Gare aux méduses! La “Galère portugaise” s'invite sur les côtes marocaines
Une espèce apparentée aux méduses, appelée communément la "galère portugaise" (Physalia physalis), est apparue depuis quelques semaines au Maroc.
Après une apparition massive sur certaines plages des côtes espagnoles, aussi bien en Méditerranée qu’en Atlantique, elle a été détectée ces derniers jours sur les côtes de Casablanca, Mohammedia, Bouznika et Skhirat.
Cette espèce apparaît régulièrement au niveau des côtes marocaines, souligne le département de la Pêche maritime dans un communiqué.

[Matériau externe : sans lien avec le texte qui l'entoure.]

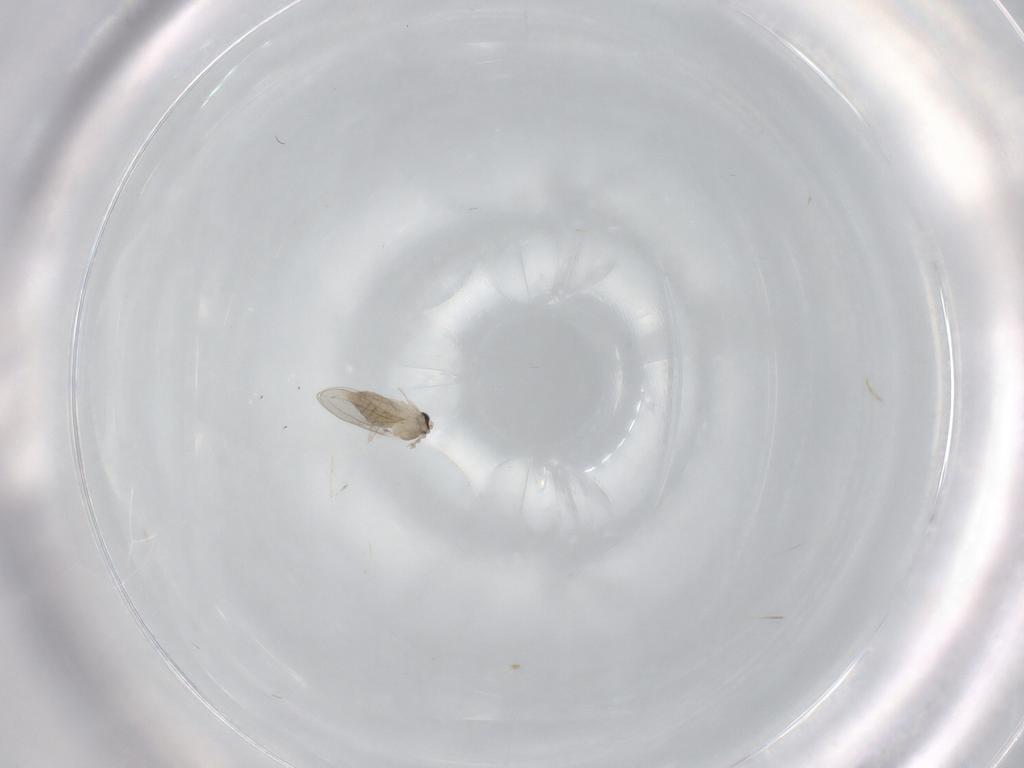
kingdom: Animalia
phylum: Arthropoda
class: Insecta
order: Diptera
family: Cecidomyiidae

Des études sont actuellement menées par des chercheurs de l’Institut national des recherches halieutiques (INRH), pour mieux comprendre les conditions environnementales à l’origine de la prolifération de cette espèce sur les côtes marocaines, tout comme celle des méduses de manière générale.

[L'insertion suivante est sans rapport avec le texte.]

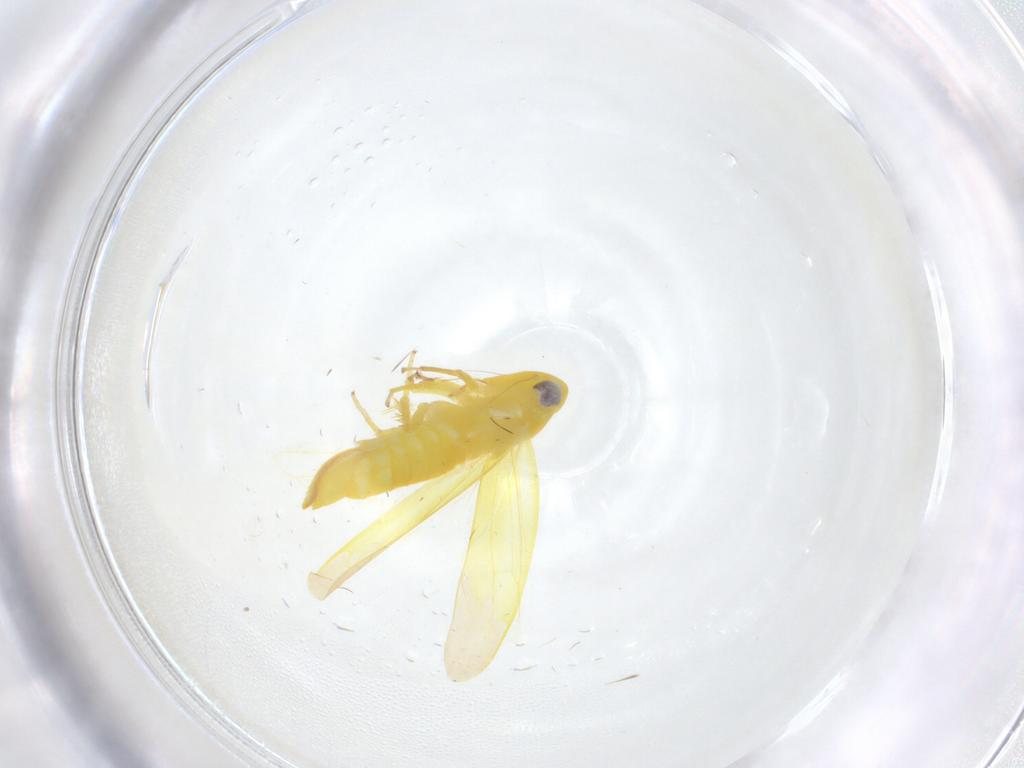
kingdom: Animalia
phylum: Arthropoda
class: Insecta
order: Hemiptera
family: Cicadellidae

Selon les informations de l’INRH, qui a mis en place un réseau de surveillance de ce type de phénomènes, les apparitions de la galère portugaise sont saisonnières et demeurent généralement limitées dans le temps (souvent entre mars et avril).

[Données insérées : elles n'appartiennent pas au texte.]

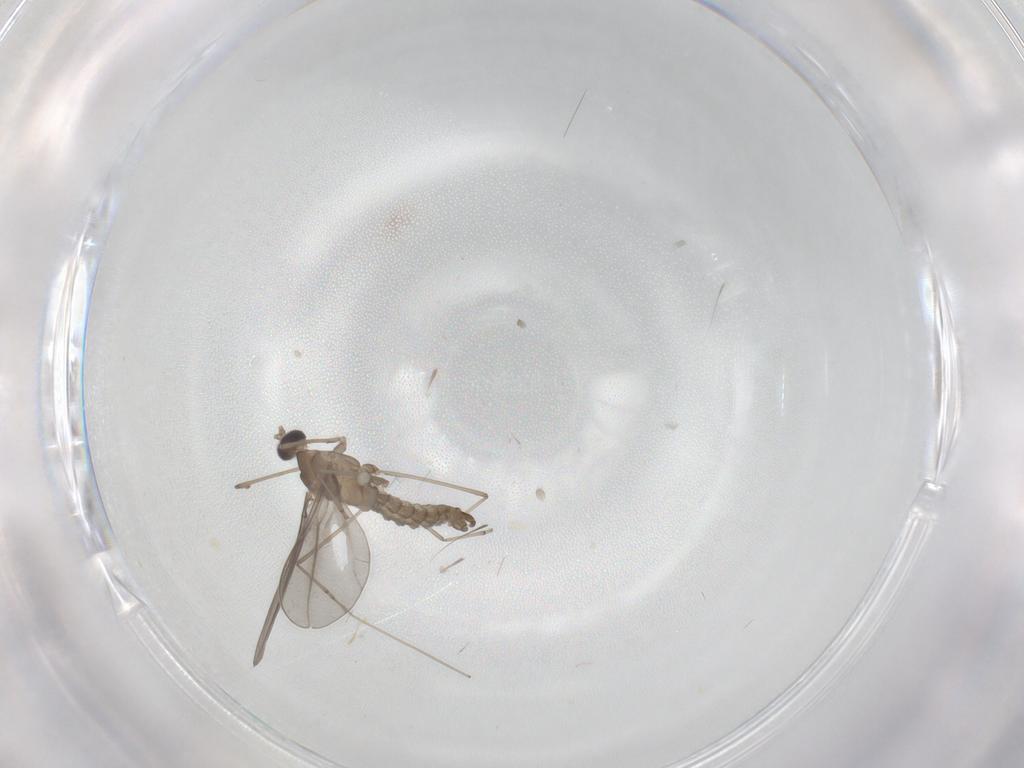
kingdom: Animalia
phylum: Arthropoda
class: Insecta
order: Diptera
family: Cecidomyiidae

La dangerosité de la galère portugaise n’est plus à démontrer. La gravité des blessures occasionnées à l’homme en cas de contact avec les tentacules de la physalie semble cependant varier d’un individu à l’autre.
Les envenimations peuvent se limiter à des brûlures intenses, comme elles peuvent être accompagnées de multiples symptômes: douleurs musculaires locales ou généralisées, gêne respiratoire, crise hémolytique aiguë et défaillance rénale. La durée des lésions peut durer une à deux semaines selon les organes touchés. L'envenimation peut même déboucher dans certains cas sur la mort.
Un cas mortel aurait été signalé sur les côtes portugaises en 2010, mais les cas de piqûres recensées ces dernières années au Maroc n’auraient pas entrainé de complications majeures, affirme le département de la Pêche.
Cet animal vit principalement dans les mers tropicales et subtropicales des océans Atlantique et Indien. Des individus isolés peuvent cependant être transportés par les vents et les courants à d'autres plages, généralement en fin de vie. Les animaux échoués sont encore dangereux, et ne doivent pas être manipulés.